Dagegen wurde mit der Kirchengemeine ein Vertrag über den Kauf des alten Friedhofs geschlossen. Die Kirche verlangt keinen Kaufpreis, die Stadt ersetzt aber Ausbesserungskosten für die Kapelle in Höhe von 2 000 Mark . Weitere 3 000 Mark sind für weitere Ausbesserungsarbeiten auf dem Friedhof notwendig, so dass der Erwerb des alten Friedhofs die Stadt 5 000 Mark kostet.

- Der Res.-Lok-Führer Ryssel erhält auf Ansuchen einen städtischen Bauplatz, sein Baugesuch wird genehmigt.
- Die Stadt erwirbt vom Landwirt Karl Scheu in Steinbach mehrere Grundstücke an der Schönebürgstraße zum Preis von 1 726 Mark.
- Der bisherige Unternehmer der Kehrricht- und Scherbenabfuhr Karl Kellermann, hat den Vertrag zum 1. September gekündigt – und will ab 1. Oktober für die Erneuerung einen Stundenlohn von 2 Mark und 2 Städtische Arbeiter als Beihilfe.
Die Stadt aber will die Abfuhr wieder durch städtische Fahrzeuge durchführen und sucht einen neuen billigeren Unternehmer.
- Die Stadt wird Einspruch gegen das Schweinemarktgesuch der Gemeinde Ilshofen einlegen. Es würde die Frequenz des Crailsheimer Schweinemarktes schwer  beeinträchtigen.
- Das Ministerium hat die Dienstobliegenheiten des Feldschutzmannes, der nicht vorgebildeten Schutzleute und Wachtmeister sowie des Ratsdieners als einfach  eingeordnet. Deshalb werden  zukünftig in Crailsheim diese Stellen nur für Versorgungs(Militär)anwärter vorgesehen. Auch  die Stellen der 3 Schuldiener, des Bauaufsehers –noch Beamtenstellen – werden zukünftig so gesehen.

- Für die Abhaltung eines staatsbürgerlichen Bildungstags, der aus Vorträgen besteht, findet sich im Gemeinderat kein Fürsprecher, da hier Kosten entstehen, ohne dass gewährleistet ist, dass Beteiligungsinteresse besteht.
- Auf Gesuch der Anwohner wird an der Abzweigung Hallerstr./Tiefenbacherstr. Eine elektrische Straßenlampe errichtet.
- Verwalter Lindenmeyer nimmt noch zum Vorwurf Stellung, dass das Gaswerk Gasherde billig verkauft. Lindenmeyer: Die Steigerung des Gasverbrauchs käme allen zu Gute, nicht nur den Finanzen der Stadt. Das Gaswerk könne gut den doppelten Verbrauch bewältigen.  Man sei aber bereit,  im Gewerbeverein darüber zu sprechen.
Die reichsangeordnete Wertzuwachssteuer wird bekanntgegeben und ihr wird zugestimmt.
Es schließt sich eine nichtöffentliche Sitzung an.

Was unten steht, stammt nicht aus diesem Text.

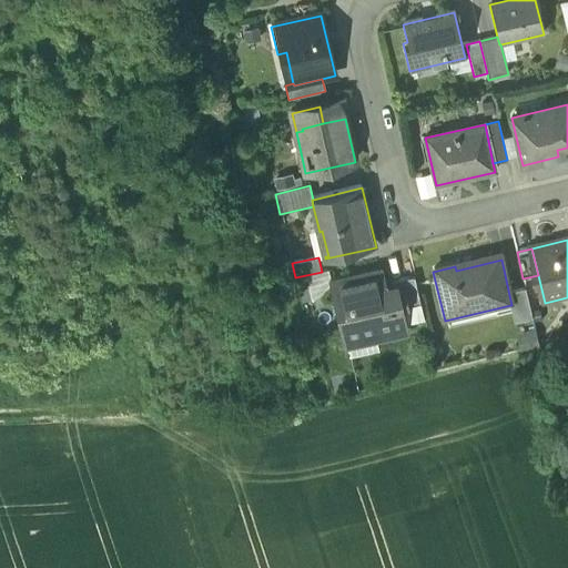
[(379,274),(331,285),(343,340),(404,326),(401,312),(396,295),(394,295),(385,297),(379,274)]
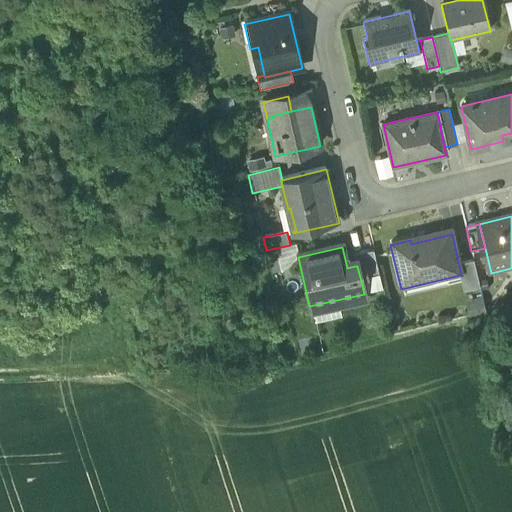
[(373,251),(353,255),(355,266),(357,266),(361,281),(379,277),(373,251)]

Handel und Verkehr (Seite 3)
In den Monaten November bis einschließlich Februar beginnen die Crailsheimer Märkte um
8 Uhr morgens.
Dem Schweinemarkt am 30. Oktober wurden  20 Läuferschweine  und 734 Milchschweine zugeführt. Erlöst wurden für 1 Paar Läuferschweine  100 – 108 Mark, für 1 Paar Milchschweine 50 bis 75 Mark.

Stadtnachrichten
Das Stadtschultheißenamt gibt bekannt, dass als Nachfolgerin der am 1. Oktober ausgetretenen Hebamme Busch, Marie Ley, hier, Schillerstrstraße 36, heute ihren Dienst angetreten hat. Crailsheim, 30. Oktober 1925. 
- Der Gerichtsvollzieher beim Amtsgericht Crailsheim gibt bekannt, dass im Pfandlokal des Amtsgericht Crailsheim mehrere größere Positionen Kinder, Damen und Herren-Bekleidungsstücke, sowie 4,5 Kilo Strumpfwolle zur Versteigerung kommen.
- Am Dienstag, den 10. November wird um 11 Uhr im Rathaus die hiesige Sommerweide öffentlich verpachtet. Unbekannte Steigerer müssen ein Vermögenszeugnis vorweisen.

Veranstaltung: Konzert- Abend – mit Maria Zapf (Gesang), Fritz Braun (Violine) Theodor Walz (Klavier). Werke von Händel, Schubert, Reger und Hugo Wolf.